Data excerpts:
^^^^
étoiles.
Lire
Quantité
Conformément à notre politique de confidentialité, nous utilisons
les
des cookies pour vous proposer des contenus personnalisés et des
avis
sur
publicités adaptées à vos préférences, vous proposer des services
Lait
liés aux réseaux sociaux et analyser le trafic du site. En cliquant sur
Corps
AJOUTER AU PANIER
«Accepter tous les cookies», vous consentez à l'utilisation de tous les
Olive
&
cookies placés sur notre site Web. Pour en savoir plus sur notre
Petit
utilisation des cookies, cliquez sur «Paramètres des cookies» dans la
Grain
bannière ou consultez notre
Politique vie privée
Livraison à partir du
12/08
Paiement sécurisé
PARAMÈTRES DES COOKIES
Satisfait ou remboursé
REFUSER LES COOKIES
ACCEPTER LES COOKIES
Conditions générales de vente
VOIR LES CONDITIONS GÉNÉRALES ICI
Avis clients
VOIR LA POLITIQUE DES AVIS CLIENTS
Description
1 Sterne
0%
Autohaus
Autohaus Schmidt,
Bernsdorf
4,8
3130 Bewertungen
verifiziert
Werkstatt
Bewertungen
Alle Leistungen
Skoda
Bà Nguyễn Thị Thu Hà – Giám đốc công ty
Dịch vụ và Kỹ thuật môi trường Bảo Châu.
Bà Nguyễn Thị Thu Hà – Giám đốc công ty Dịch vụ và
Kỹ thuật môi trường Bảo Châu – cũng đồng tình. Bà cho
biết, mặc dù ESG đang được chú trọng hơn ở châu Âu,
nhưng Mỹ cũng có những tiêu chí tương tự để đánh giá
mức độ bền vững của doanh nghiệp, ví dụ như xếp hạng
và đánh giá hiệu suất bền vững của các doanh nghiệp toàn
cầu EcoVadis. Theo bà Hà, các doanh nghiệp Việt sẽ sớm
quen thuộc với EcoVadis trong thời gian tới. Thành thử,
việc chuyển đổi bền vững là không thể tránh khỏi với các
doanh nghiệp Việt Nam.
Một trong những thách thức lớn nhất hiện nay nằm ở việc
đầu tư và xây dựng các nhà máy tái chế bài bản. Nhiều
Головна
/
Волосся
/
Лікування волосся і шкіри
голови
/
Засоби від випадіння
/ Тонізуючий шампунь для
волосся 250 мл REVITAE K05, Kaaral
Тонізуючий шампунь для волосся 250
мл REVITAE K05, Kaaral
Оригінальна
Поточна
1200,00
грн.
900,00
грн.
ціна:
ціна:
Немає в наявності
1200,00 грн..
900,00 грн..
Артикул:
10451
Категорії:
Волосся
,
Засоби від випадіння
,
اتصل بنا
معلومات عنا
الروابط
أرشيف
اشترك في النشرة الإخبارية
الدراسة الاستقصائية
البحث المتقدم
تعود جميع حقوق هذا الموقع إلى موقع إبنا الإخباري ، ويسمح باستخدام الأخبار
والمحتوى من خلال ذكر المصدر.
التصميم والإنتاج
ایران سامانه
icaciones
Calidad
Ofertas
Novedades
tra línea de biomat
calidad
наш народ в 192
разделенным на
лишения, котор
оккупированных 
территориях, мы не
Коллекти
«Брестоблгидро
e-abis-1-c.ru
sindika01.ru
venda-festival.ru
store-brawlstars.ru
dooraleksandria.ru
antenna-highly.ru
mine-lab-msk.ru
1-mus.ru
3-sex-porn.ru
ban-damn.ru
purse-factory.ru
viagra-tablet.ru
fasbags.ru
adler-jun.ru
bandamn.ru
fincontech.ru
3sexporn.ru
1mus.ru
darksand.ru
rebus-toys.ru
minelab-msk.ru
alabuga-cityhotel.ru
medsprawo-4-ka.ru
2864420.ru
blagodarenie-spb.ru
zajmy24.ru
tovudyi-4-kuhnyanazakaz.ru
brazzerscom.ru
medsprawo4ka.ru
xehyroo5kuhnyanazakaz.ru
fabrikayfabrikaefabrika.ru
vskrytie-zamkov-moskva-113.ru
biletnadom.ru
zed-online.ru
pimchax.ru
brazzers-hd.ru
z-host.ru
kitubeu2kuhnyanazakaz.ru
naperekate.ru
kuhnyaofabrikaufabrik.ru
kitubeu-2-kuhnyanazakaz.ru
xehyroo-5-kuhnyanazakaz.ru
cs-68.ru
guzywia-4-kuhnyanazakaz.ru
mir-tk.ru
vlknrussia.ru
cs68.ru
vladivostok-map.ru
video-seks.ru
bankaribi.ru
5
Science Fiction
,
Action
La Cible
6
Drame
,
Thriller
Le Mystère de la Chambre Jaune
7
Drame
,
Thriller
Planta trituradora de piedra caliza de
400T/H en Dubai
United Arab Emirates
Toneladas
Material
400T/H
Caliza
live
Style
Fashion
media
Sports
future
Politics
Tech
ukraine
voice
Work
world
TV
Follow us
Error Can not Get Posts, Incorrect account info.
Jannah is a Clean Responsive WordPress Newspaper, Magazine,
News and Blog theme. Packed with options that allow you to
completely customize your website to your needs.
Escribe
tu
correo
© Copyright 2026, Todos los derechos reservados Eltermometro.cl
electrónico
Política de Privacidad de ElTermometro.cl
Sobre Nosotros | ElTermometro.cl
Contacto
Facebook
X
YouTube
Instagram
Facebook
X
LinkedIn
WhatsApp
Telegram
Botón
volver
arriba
^^^^
What to do:
Go through the records and report each line that contains "Kaaral".

Final answer:
волосся 250 мл REVITAE K05, Kaaral
мл REVITAE K05, Kaaral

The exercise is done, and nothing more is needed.